During restructuring, creditors pass a number of resolutions, including resolutions for the appointment of the restructuring officer and for the execution, variation or termination of a restructuring agreement. A creditor may also apply to the court for an application to appoint or remove a restructuring officer; to determine the validity of the restructuring agreement; or oppose an application to court made by the restructuring officer to sell existing shares in the company without the consent of the shareholders.

Rights and obligations of creditors during insolvent liquidation

A look at official liquidation

 Insolvent liquidation proceedings in Ghana do not materially differ from similar proceedings in other common law jurisdictions. Insolvent liquidation may be commenced by: (1) a special resolution of the company; (2) a petition to the Registrar by a creditor or shareholder; (3) a petition to the court by the Registrar, the Attorney General, a creditor or shareholder; (4) upon a conversion from private liquidation; or (5) from administration or restructuring. Administration and restructuring do not always have to occur before official winding-up, however, when a creditor petitions the court or the Registrar for the commencement of official liquidation, the court (including upon an application by the Registrar) may order for the commencement of administration.

How does official liquidation affect my rights as a creditor?

On the commencement of winding-up, other than proceedings by a secured creditor for the realisation of security, all civil proceedings against the company are stayed, except with leave of the court and upon terms the court may impose. The court may stay proceedings against a company during the period between the presentation of a winding-up petition and when winding-up actually commences and a transfer of property or shares of the company during such a period is void unless the court orders otherwise. All property of the company will vest in the liquidator unless otherwise directed by the liquidator. Any transfer of shares during liquidation is also void unless made to the liquidator or with leave of the court.

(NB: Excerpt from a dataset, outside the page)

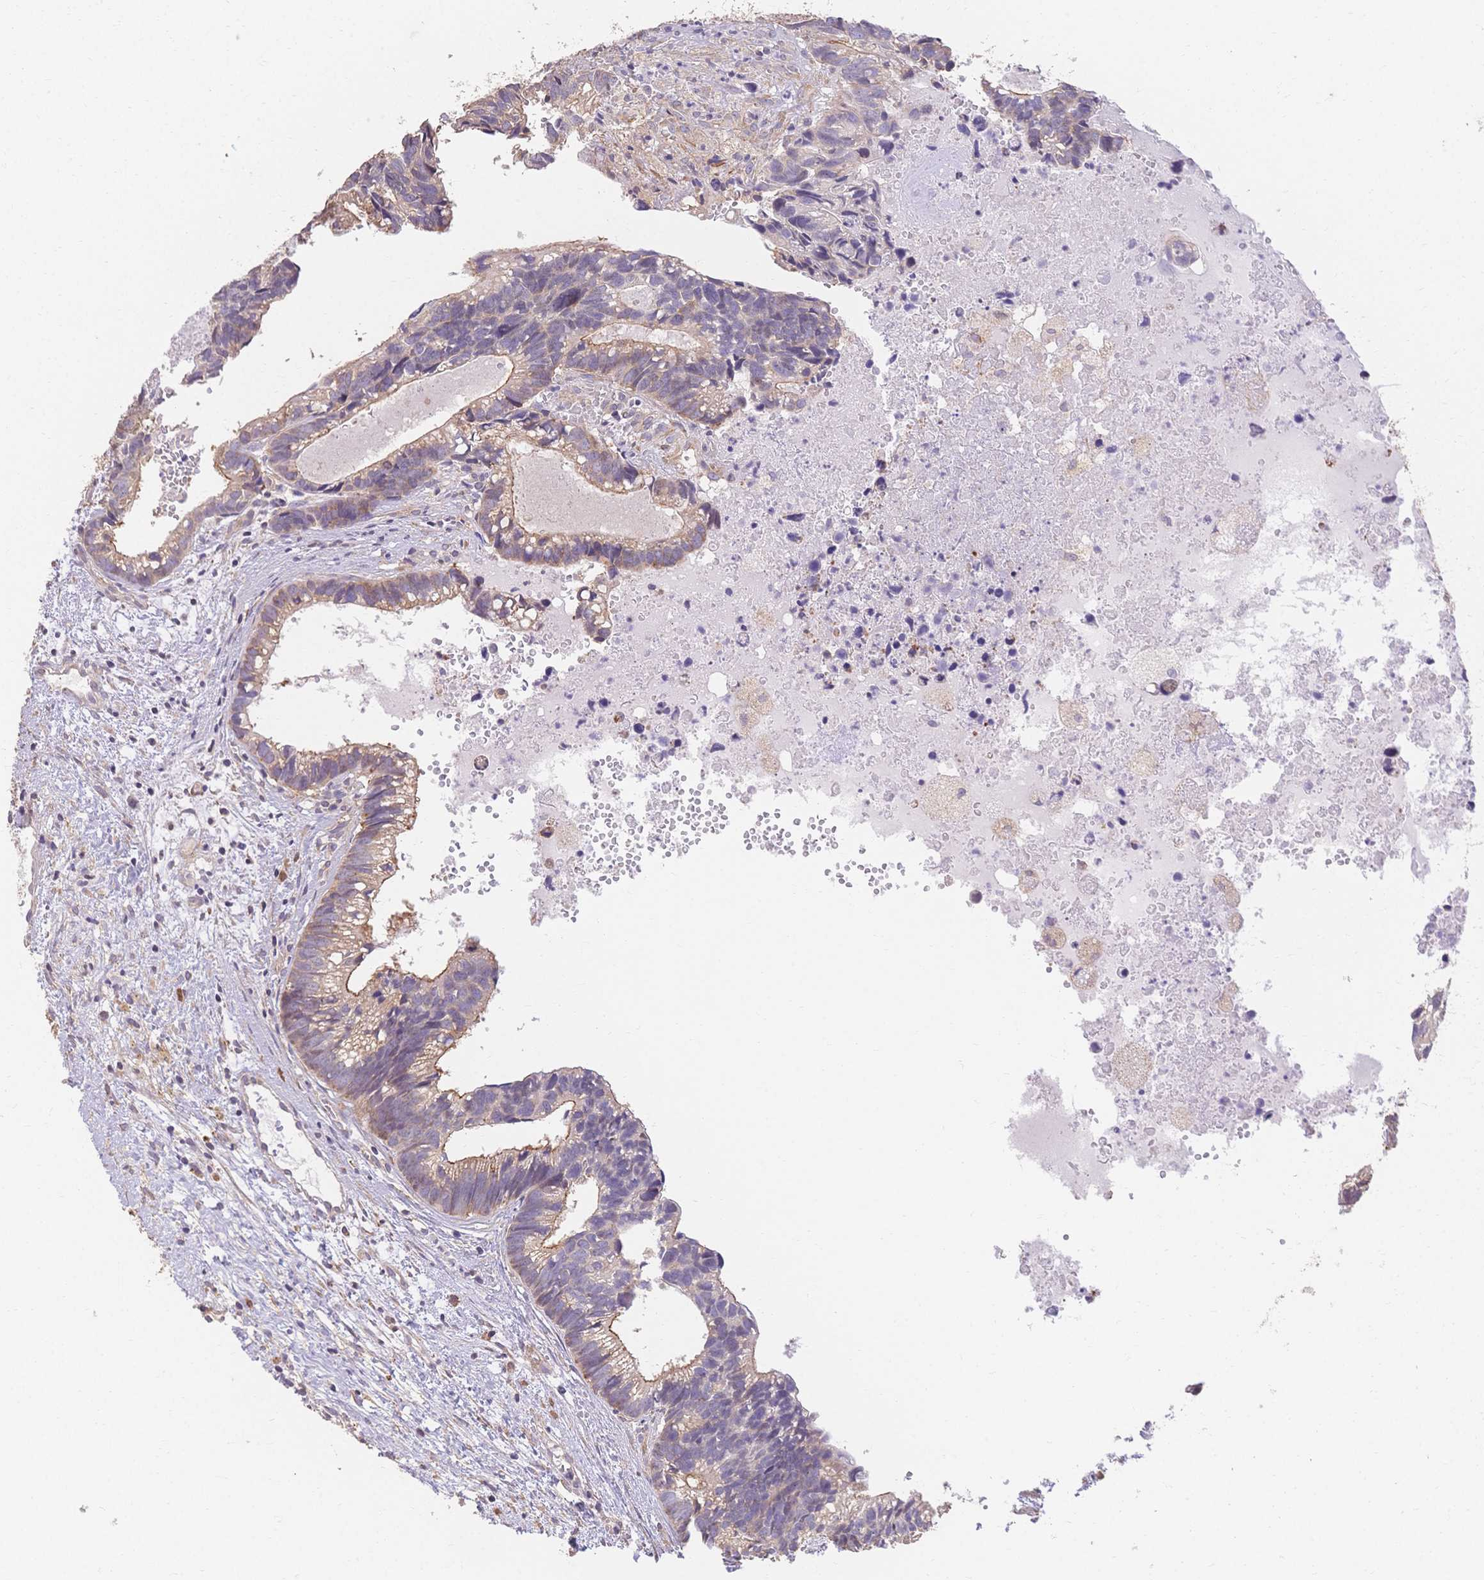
{"staining": {"intensity": "weak", "quantity": "25%-75%", "location": "cytoplasmic/membranous"}, "tissue": "head and neck cancer", "cell_type": "Tumor cells", "image_type": "cancer", "snomed": [{"axis": "morphology", "description": "Adenocarcinoma, NOS"}, {"axis": "topography", "description": "Head-Neck"}], "caption": "The photomicrograph exhibits staining of head and neck cancer (adenocarcinoma), revealing weak cytoplasmic/membranous protein staining (brown color) within tumor cells. (DAB IHC with brightfield microscopy, high magnification).", "gene": "HS3ST5", "patient": {"sex": "male", "age": 62}}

In the settlement of debts, creditors and contributors are ranked according to the following priorities:           

  1. debts in respect of post-commencement financing (remuneration or reimbursement for expenses relating to employment, and financing obtained (whether secured or unsecured), during restructuring or administration;
  2. remuneration owed to employee(s) regarding employment during the whole or part of the four months preceding the date of commencement of winding-up and rates, taxes or similar payments owed to the government or local authority, which have become due and payable within the year preceding the commencement of the winding-up;
  3. secured debts;
  4. debts owed to directors or former directors of the company within the year preceding commencement of the winding-up that do not fall under (1) to (3) above;
  5. excess benefit restored to the liquidator or excess interest that is a portion of a debt exceeding five per cent above the Bank of Ghana policy rate;
  6. unsecured debts;
  7. debts due to preference shareholders; and
  8. debts due to ordinary shareholders.

What roles do creditors play during official liquidation?

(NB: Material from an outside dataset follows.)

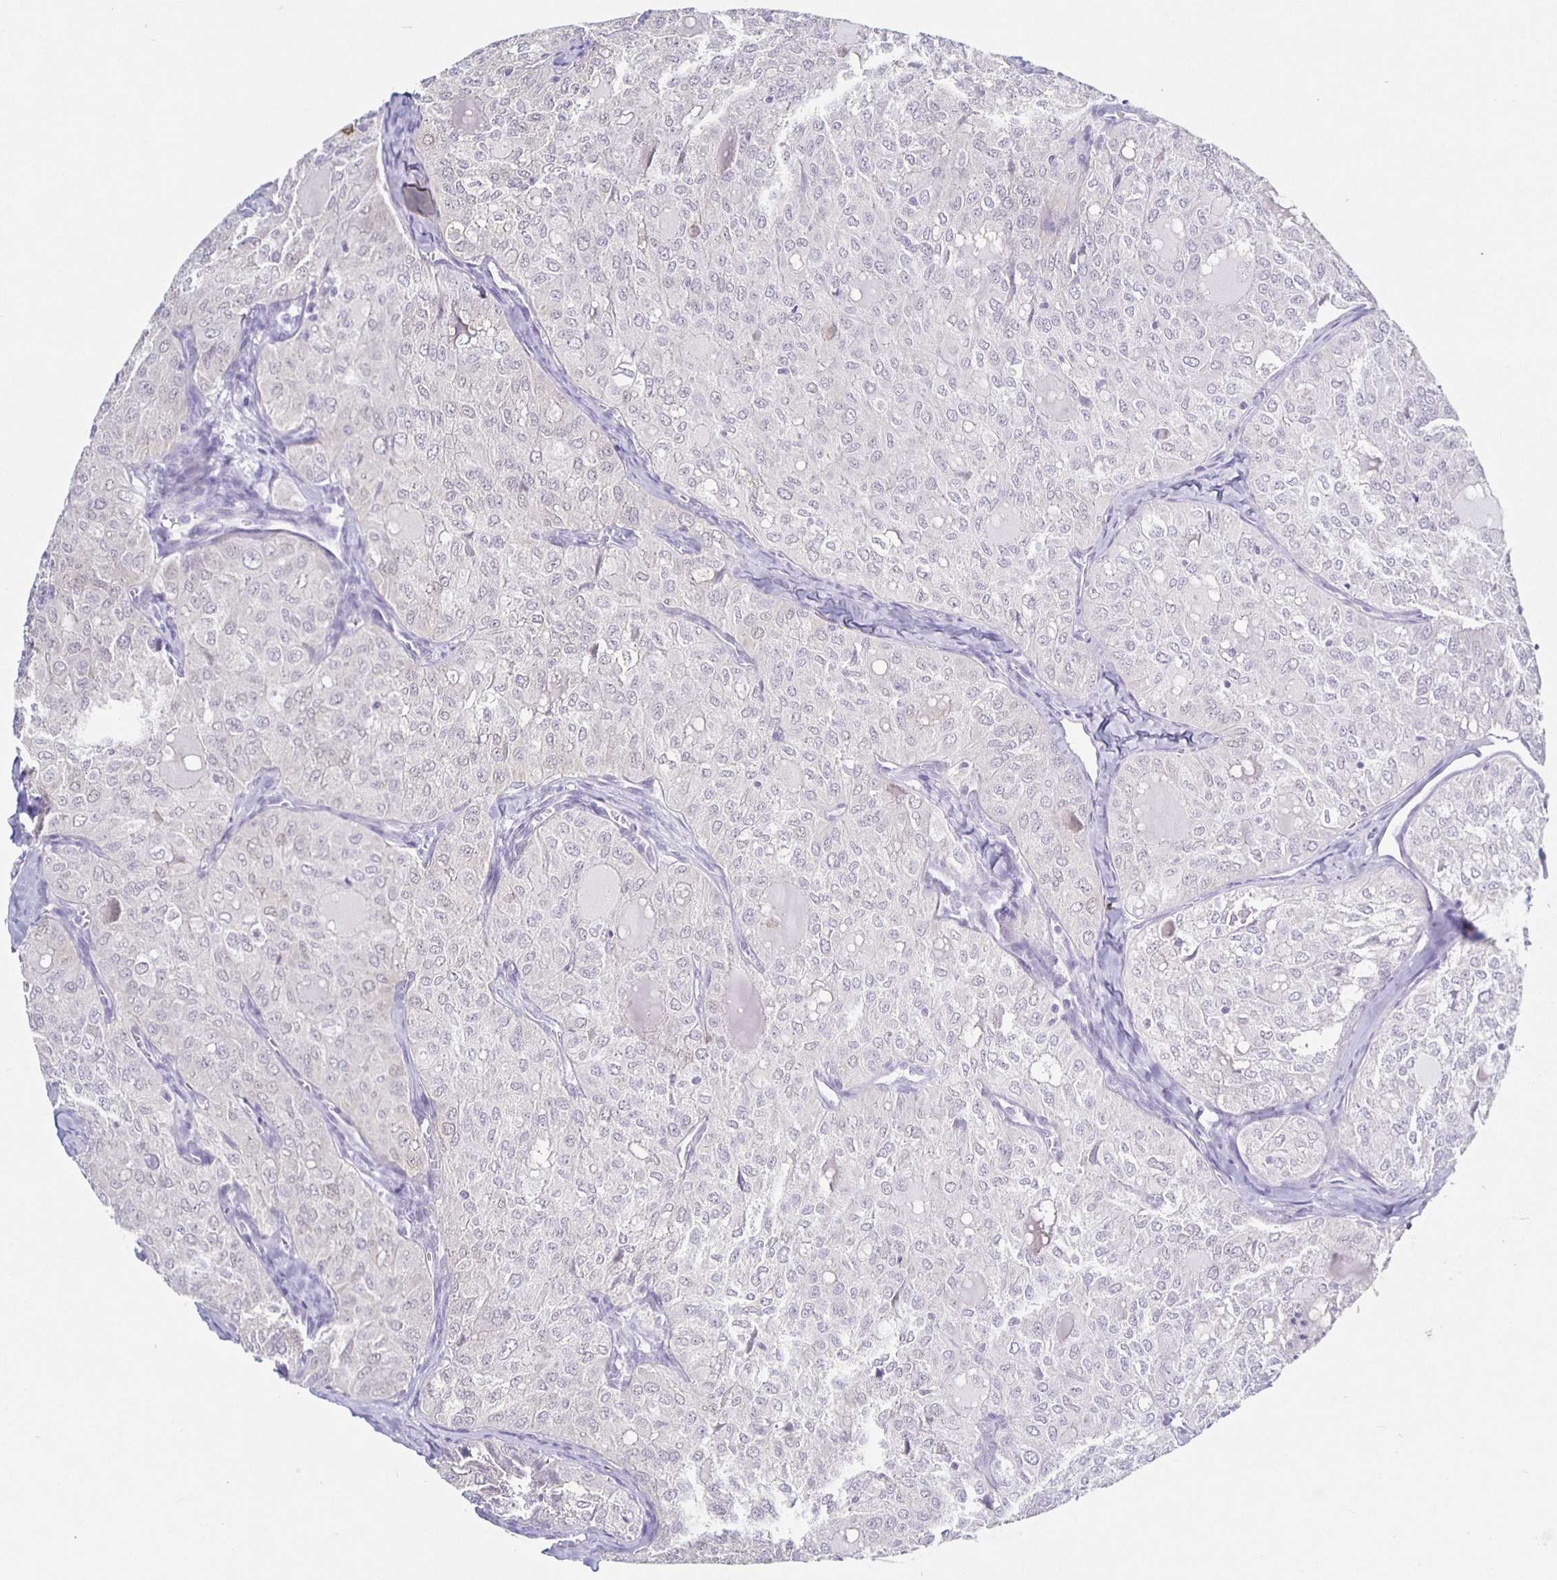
{"staining": {"intensity": "negative", "quantity": "none", "location": "none"}, "tissue": "thyroid cancer", "cell_type": "Tumor cells", "image_type": "cancer", "snomed": [{"axis": "morphology", "description": "Follicular adenoma carcinoma, NOS"}, {"axis": "topography", "description": "Thyroid gland"}], "caption": "High power microscopy image of an immunohistochemistry (IHC) micrograph of thyroid follicular adenoma carcinoma, revealing no significant staining in tumor cells.", "gene": "CARNS1", "patient": {"sex": "male", "age": 75}}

Rights of creditors during liquidation include: (1) the appointment of a liquidator by resolution during a watershed meeting or upon termination of the restructuring agreement; (2) the ability to petition the Registrar for winding-up if the company is unable to pay its debts as they fall due, security for costs has been given by the creditor and a prima facie case for winding-up has been established; (3) participating in meeting(s) of creditors during the liquidation process; (4) submitting a proof of debt; and (5) the power to set up a committee of creditors to approve transactions that substantially affect their interests.